Hello les amis !

Je remercie (encore !) les Editions Lune Écarlate pour l’envoie de ce second livre que j’avais choisi. Wouah ! C’est le mot qui m’est venus au cours de cette lecture et autant vous dire à travers cette expression que je n’ai pas été déçue.

La couverture est très intrigante, même chose pour le titre. Je ne savais pas ce que ça voulait dire et j’avais envie de savoir ! Mais ce qui m’a vraiment happé, c’est le résumé. Les romans à caractère religieux, relatant de ce que serait l’apocalypse… ce sont des récits qui m’attirent énormément.

La couverture est sombre avec cet homme étrange priant, semblant prier, avec cette impression qu’il vous regarde… et ce symbole en arrière plan. C’est totalement en lien avec le récit je trouve. Je n’aurais pas pu trouver meilleure couverture.

Dès les premières pages, on se pose des questions, bien plus après le prologue qui pose un évènement qui ne sera compris qu’à la fin du récit. Le roman se découpe en deux parties, mais j’ai trouvé cela limite « inutile », ça a plus tendance à « couper » la lecture qu’autre chose, mais c’est un choix personnel venant de l’auteur alors je ne lui en blâme pas.

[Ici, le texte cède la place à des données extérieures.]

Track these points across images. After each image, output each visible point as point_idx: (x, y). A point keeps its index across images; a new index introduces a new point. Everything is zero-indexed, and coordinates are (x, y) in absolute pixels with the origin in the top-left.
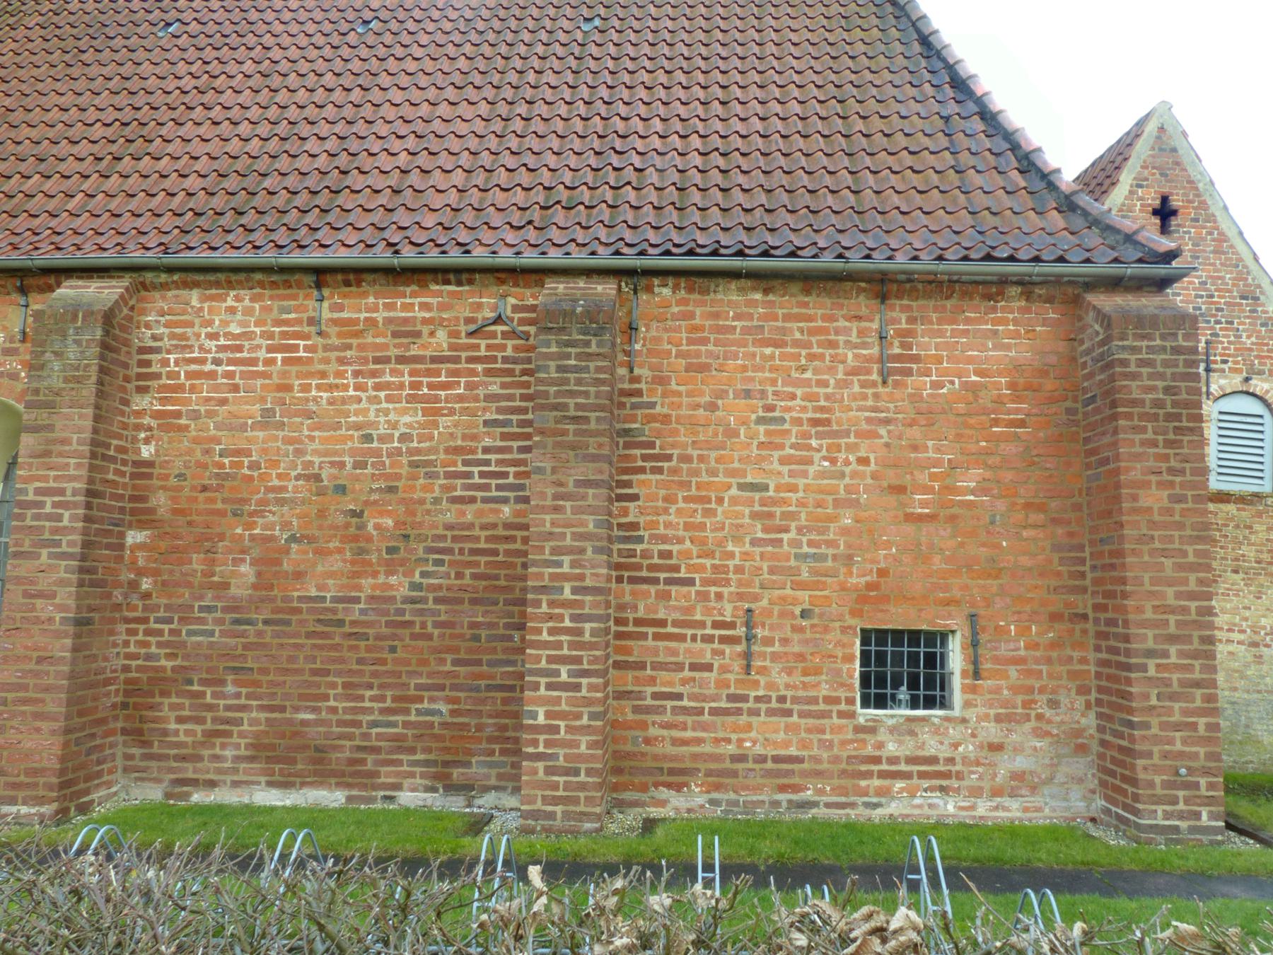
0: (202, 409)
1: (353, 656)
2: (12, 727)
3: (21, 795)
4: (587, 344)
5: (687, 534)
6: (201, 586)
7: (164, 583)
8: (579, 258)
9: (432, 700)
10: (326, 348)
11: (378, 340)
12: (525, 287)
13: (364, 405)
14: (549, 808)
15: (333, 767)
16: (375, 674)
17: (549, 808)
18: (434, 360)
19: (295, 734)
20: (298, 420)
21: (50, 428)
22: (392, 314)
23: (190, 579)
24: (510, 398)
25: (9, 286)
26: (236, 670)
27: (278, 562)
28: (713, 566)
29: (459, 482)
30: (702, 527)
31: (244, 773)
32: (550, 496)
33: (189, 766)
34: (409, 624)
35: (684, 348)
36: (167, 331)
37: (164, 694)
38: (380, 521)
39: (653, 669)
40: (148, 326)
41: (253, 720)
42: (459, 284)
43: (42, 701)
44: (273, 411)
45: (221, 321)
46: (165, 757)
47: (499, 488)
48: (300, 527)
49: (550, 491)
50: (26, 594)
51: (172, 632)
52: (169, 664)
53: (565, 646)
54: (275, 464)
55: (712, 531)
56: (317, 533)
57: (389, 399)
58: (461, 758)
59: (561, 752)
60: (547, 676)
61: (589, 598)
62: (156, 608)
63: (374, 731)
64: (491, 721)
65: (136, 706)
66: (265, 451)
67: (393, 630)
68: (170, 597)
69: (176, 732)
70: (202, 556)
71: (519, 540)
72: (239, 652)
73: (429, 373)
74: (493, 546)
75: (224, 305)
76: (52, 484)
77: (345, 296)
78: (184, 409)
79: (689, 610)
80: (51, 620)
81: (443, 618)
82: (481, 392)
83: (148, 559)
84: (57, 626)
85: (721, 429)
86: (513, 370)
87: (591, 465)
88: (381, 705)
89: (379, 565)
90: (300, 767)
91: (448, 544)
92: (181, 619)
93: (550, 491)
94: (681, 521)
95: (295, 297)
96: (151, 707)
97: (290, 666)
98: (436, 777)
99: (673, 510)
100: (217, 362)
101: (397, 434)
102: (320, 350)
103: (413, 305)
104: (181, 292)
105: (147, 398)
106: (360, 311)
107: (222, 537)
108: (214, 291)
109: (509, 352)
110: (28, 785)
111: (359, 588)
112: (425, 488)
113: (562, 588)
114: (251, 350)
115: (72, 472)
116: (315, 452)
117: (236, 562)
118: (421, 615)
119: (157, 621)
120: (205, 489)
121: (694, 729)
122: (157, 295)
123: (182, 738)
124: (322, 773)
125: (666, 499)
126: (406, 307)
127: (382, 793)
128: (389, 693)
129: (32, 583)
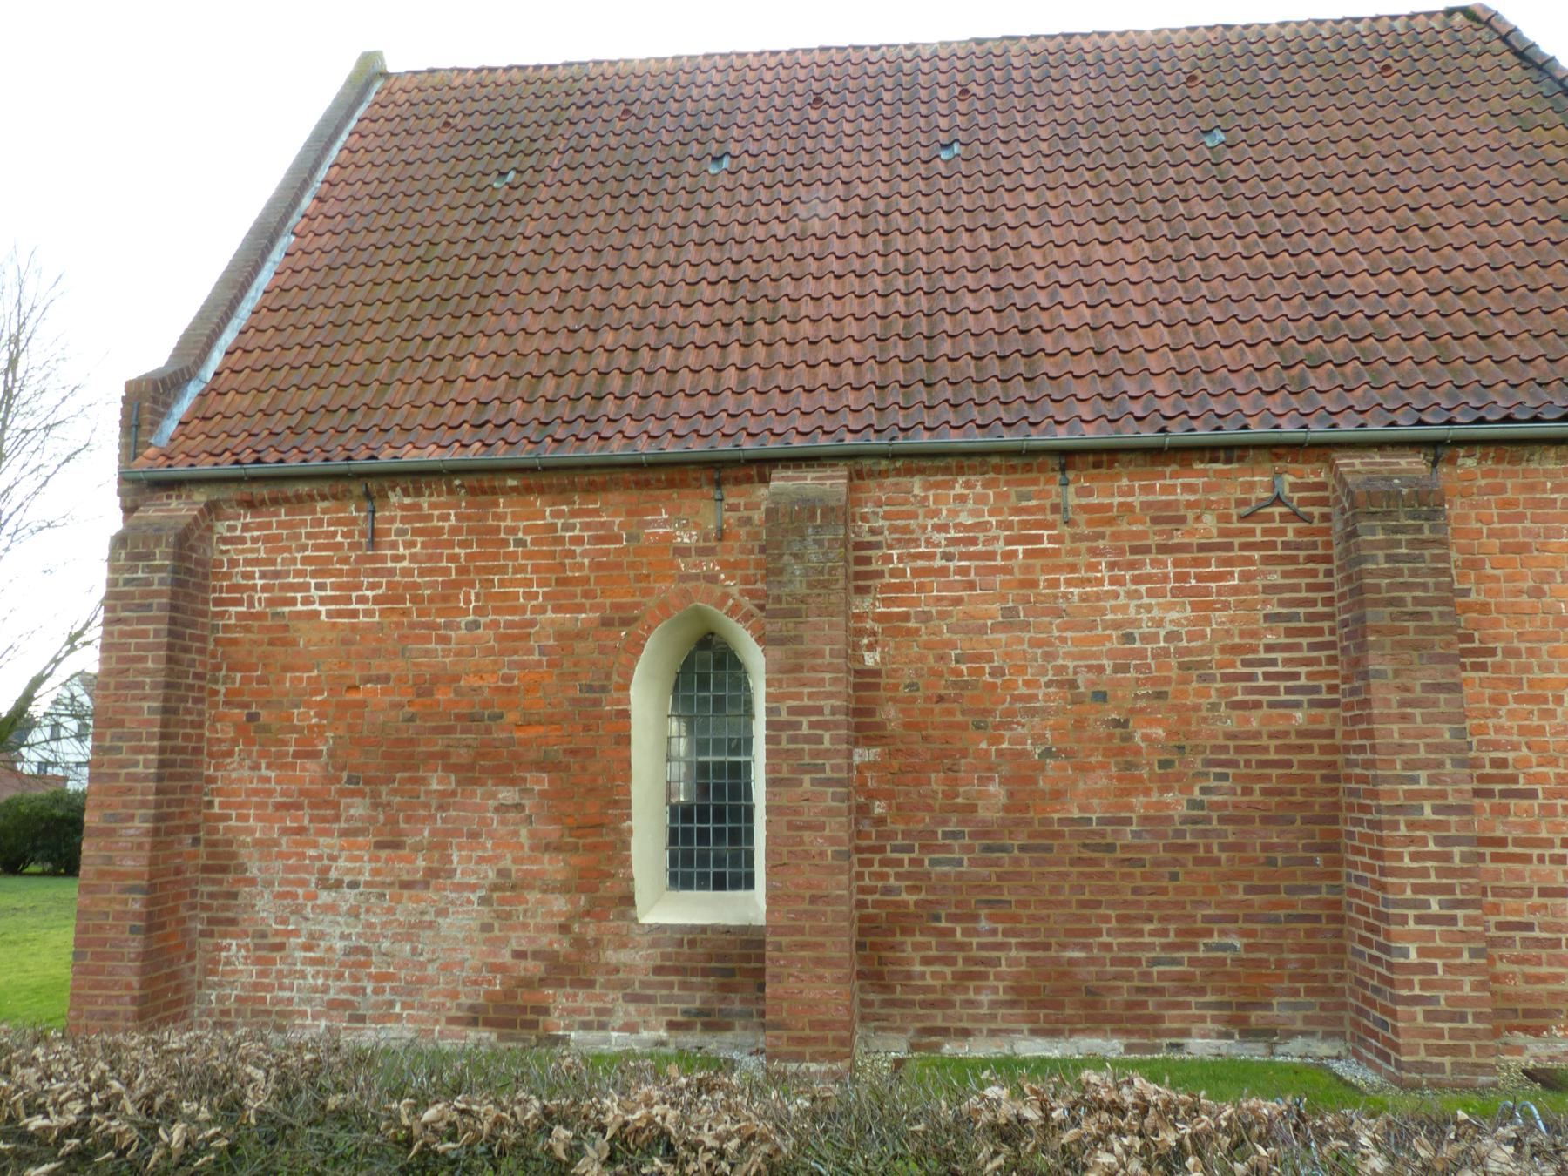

On découvre des événements étranges qui se passent dans la ville de Toulouse. Des massacres de personnages religieux, se connaissant, ayant tout quitté pour venir à Toulouse la même année, torturés de façon morbide. Sur chaque scène, des traces de sabots de chevaux sont retrouvés. Mais il y aurait eu des témoins si c’était véritablement le cas ? Pourtant, les traces sont là et les analyses montrent des choses de plus en plus hors du commun.

Des patients d’un hôpital psychiatrique devenant étrangement violent face à des intempéries qui surviennent sur la ville, incompréhensibles, inquiétants.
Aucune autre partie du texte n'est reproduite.